La ciberdelincuencia, al alza

Sentencia

La Audiencia protege a una víctima de una ciberestafa con SMS y llamadas suplantadas: no actuó con negligencia

El tribunal destaca que los estafadores lograron insertar mensajes en el hilo real del banco y llamar desde su número oficial, una estrategia que descartó la existencia de negligencia grave por parte de la víctima

Suena el teléfono. En la pantalla aparece el mismo número desde el que su banco le ha llamado otras veces. Minutos antes ha recibido un SMS en el mismo hilo en el que habitualmente recibe las comunicaciones de la entidad. El mensaje le alerta de un cargo sospechoso de 790 euros y le pide que actúe con rapidez si no reconoce la operación. Al otro lado de la línea, un supuesto empleado del departamento de ciberseguridad conoce sus datos personales, el estado de su cuenta y le explica que los ciberdelincuentes han conseguido acceder a ella. Sólo hay una forma de proteger sus ahorros: seguir las instrucciones que van apareciendo en la aplicación bancaria. Lo que el cliente desconoce es que no está hablando con su banco. Tampoco que los mensajes que recibe, aunque aparecen en la conversación auténtica mantenida durante años con la entidad, han sido manipulados por una red de ciberdelincuentes. En apenas unos minutos, convencido de que está poniendo su dinero a salvo, autoriza dos operaciones que terminan vaciando su cuenta con un perjuicio de 8.950 euros.

Ese es el escenario que ha llevado a la Audiencia Provincial de Baleares a dictar una sentencia con un mensaje claro: caer en una ciberestafa tan sofisticada no convierte automáticamente a la víctima en negligente. El tribunal considera que los delincuentes desplegaron una estrategia especialmente elaborada, utilizando técnicas de spoofing para hacer que los SMS aparecieran en el mismo hilo de mensajes del banco y que las llamadas procedieran del número oficial de atención al cliente, generando una apariencia de autenticidad muy difícil de detectar.

Fuerte presión psicológica

Para la Audiencia, todos esos elementos son determinantes. La sentencia reconoce que el cliente pudo confiar demasiado en las indicaciones recibidas, pero rechaza que esa conducta alcance el grado de negligencia grave exigido por la legislación para privarle de protección. Los magistrados recuerdan que el usuario recibió un mensaje en el canal habitual de comunicación con su banco, que la llamada procedía del número oficial desde el que anteriormente había mantenido conversaciones legítimas y que toda la actuación se desarrolló bajo una fuerte presión psicológica provocada por la posibilidad de que estuvieran vaciando su cuenta.

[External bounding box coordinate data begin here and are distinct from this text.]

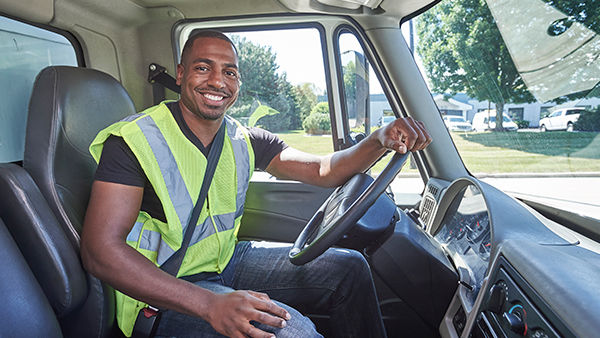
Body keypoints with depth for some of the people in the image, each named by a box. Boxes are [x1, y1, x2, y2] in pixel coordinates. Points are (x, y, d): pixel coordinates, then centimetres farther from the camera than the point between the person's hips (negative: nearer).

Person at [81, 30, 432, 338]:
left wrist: (381, 140, -24)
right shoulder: (135, 139, -17)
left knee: (349, 267, 3)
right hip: (164, 291, -6)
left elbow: (325, 170, -3)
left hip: (227, 261, 7)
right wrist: (210, 305, -35)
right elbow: (100, 250, -25)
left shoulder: (244, 141, 1)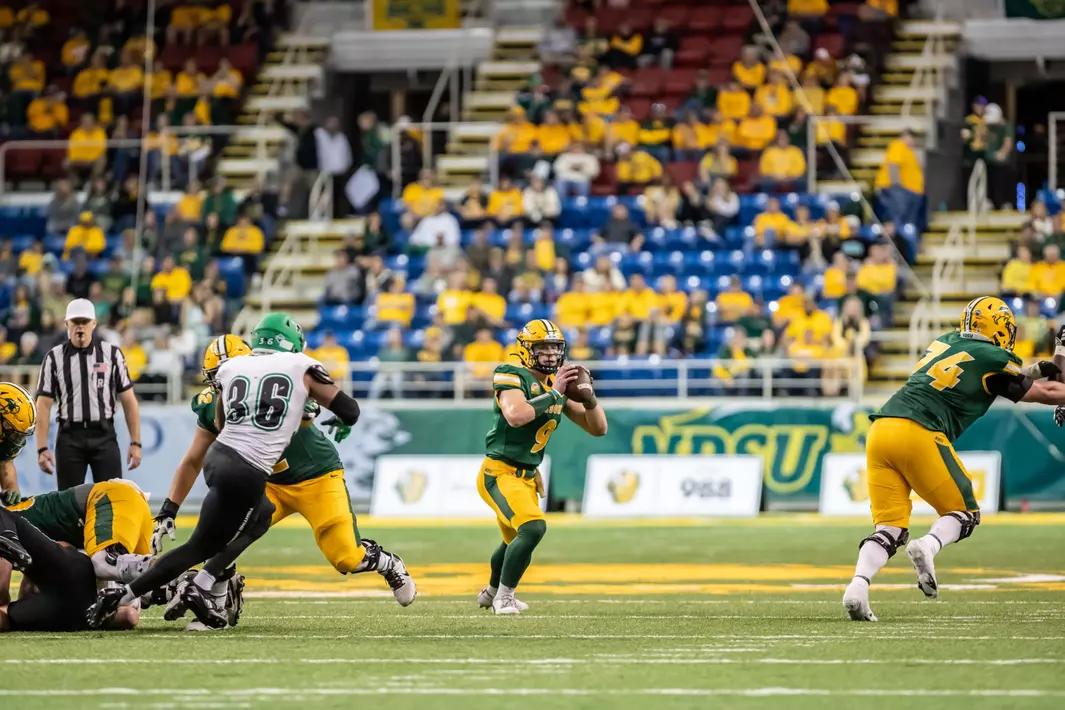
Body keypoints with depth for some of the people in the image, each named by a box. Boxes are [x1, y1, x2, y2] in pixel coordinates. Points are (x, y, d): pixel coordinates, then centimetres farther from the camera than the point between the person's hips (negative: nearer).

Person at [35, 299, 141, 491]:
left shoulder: (112, 353, 4)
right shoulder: (54, 358, 4)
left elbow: (128, 400, 5)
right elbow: (44, 405, 1)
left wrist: (135, 443, 0)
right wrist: (42, 448, -6)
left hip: (104, 436, 0)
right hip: (69, 437, 0)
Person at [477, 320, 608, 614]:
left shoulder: (560, 383, 8)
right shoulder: (512, 377, -15)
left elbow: (598, 428, 6)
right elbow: (516, 415, -35)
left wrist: (587, 395, -11)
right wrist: (553, 393, -28)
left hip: (527, 477, 9)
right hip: (500, 473, -9)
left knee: (517, 542, 24)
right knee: (533, 527, -27)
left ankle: (491, 593, 51)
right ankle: (504, 598, -11)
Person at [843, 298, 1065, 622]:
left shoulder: (946, 342, 24)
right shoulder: (991, 358, 6)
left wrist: (1035, 370, 43)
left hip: (880, 430, 6)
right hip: (918, 434, -6)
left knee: (889, 529, 5)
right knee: (964, 513, 9)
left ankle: (858, 585, -18)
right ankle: (928, 547, -21)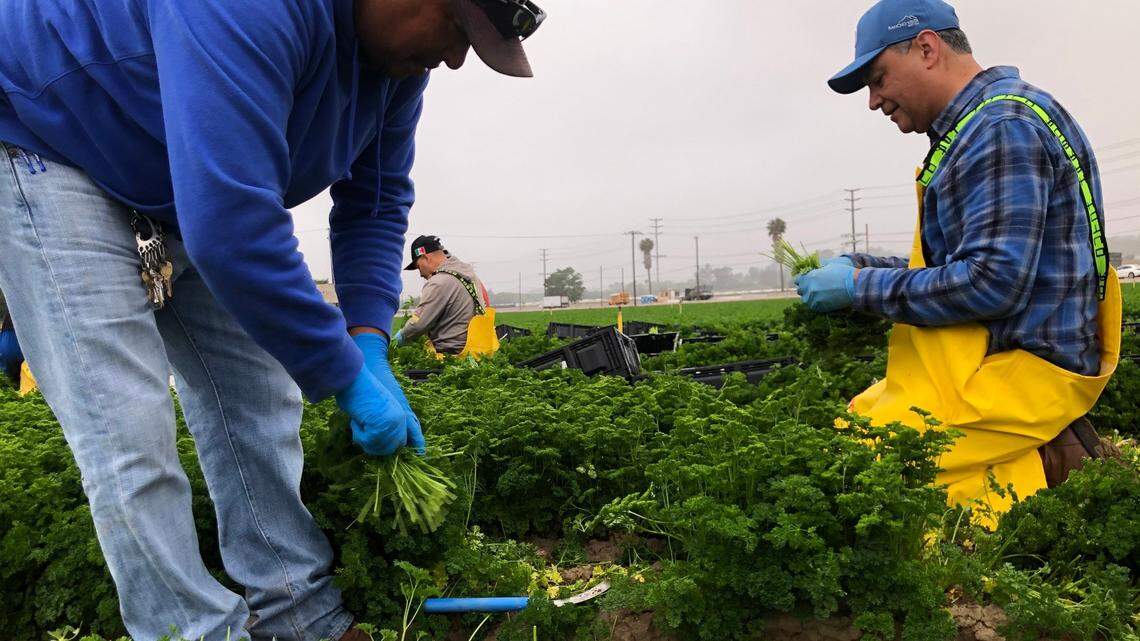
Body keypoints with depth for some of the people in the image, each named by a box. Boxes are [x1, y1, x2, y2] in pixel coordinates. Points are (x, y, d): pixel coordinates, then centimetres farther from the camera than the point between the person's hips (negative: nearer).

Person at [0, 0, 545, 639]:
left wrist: (370, 348, -14)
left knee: (259, 399, 2)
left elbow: (377, 204, -2)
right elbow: (229, 227, -42)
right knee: (129, 433, -14)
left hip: (193, 193, 7)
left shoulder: (402, 56, -9)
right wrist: (348, 374, -32)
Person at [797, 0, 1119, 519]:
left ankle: (1026, 472, -5)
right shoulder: (975, 127, 17)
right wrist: (862, 266, 8)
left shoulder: (1003, 126, -16)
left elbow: (994, 282, -25)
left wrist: (860, 287, -17)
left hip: (1019, 373, -11)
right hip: (989, 358, 11)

El tribunal también contextualiza los hechos. Recuerda que ocurrieron en noviembre de 2023, cuando este tipo de ataques aún no eran tan conocidos por el conjunto de la población. Desde entonces, las campañas de información sobre fraudes digitales se han multiplicado, pero hace apenas dos años muchas personas desconocían que era técnicamente posible recibir un SMS fraudulento dentro de una conversación auténtica o una llamada que aparentara proceder del número oficial de su entidad financiera.

La resolución refleja cómo han evolucionado las ciberestafas en los últimos años. Atrás quedaron los mensajes plagados de errores ortográficos o los correos electrónicos fácilmente identificables como fraudulentos. Hoy los delincuentes replican con precisión los canales oficiales de comunicación, manipulan el identificador de las llamadas, conocen información personal de sus víctimas y aprovechan situaciones de estrés para impedir que estas tengan tiempo de reflexionar. Su objetivo ya no es solo engañar mediante la tecnología, sino explotar la confianza y la reacción emocional de quien cree estar evitando un robo.

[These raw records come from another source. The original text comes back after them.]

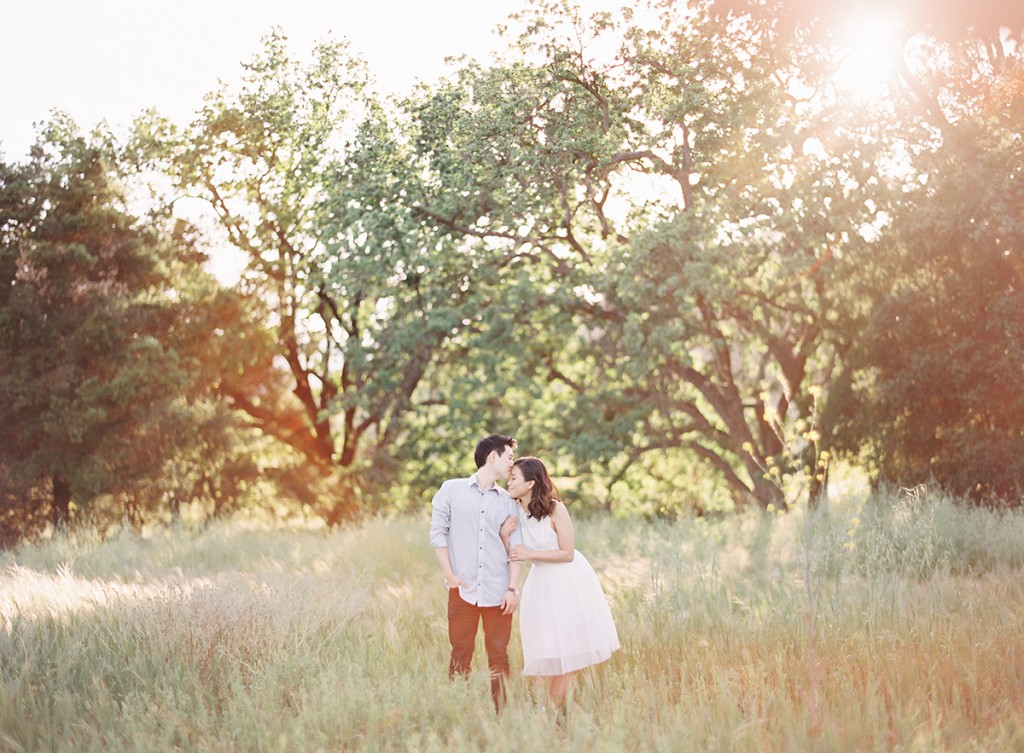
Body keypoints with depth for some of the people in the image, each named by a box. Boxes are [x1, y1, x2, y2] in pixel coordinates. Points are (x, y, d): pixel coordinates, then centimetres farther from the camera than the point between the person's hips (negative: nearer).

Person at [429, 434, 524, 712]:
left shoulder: (507, 501, 11)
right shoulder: (452, 490, 4)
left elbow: (516, 547, 7)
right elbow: (437, 532, 2)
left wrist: (513, 588, -2)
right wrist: (450, 575, -5)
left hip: (498, 592, 2)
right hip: (463, 590, -2)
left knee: (499, 657, 3)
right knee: (460, 655, 1)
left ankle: (501, 714, 10)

Precisamente por ello, la Audiencia insiste en que la valoración de la conducta de la víctima debe hacerse teniendo en cuenta todas las circunstancias del caso y no desde la perspectiva de quien conoce el desenlace. En la práctica, concluye que una persona razonablemente prudente también podía haber caído en una estafa de estas características, cuidadosamente planificada para aparentar absoluta autenticidad.

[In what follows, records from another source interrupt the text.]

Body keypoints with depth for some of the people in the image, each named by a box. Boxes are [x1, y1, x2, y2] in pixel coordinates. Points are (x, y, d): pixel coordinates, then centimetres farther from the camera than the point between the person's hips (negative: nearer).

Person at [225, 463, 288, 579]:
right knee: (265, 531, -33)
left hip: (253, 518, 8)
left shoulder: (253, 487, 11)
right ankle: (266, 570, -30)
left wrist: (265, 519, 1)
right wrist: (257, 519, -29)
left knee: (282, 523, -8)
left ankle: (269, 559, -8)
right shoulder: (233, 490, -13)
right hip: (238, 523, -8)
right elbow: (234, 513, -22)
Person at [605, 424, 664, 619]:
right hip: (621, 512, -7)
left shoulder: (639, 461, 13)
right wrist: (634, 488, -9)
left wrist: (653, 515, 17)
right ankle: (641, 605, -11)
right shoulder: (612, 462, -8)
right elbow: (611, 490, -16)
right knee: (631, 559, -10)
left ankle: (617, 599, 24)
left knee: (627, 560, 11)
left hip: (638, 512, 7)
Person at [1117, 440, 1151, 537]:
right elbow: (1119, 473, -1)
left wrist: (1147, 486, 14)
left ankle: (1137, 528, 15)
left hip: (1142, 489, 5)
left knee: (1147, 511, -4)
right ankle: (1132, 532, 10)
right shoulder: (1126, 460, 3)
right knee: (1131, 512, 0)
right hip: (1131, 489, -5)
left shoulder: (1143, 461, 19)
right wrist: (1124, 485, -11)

La sentencia se suma así a una línea jurisprudencial que empieza a consolidarse en España: el éxito de una ciberestafa sofisticada no basta para considerar que la víctima actuó con negligencia grave. Frente a organizaciones criminales que perfeccionan constantemente sus técnicas y convierten la ingeniería social en su principal arma, los tribunales empiezan a reconocer que, en ocasiones, los ciberdelincuentes simplemente se las saben todas.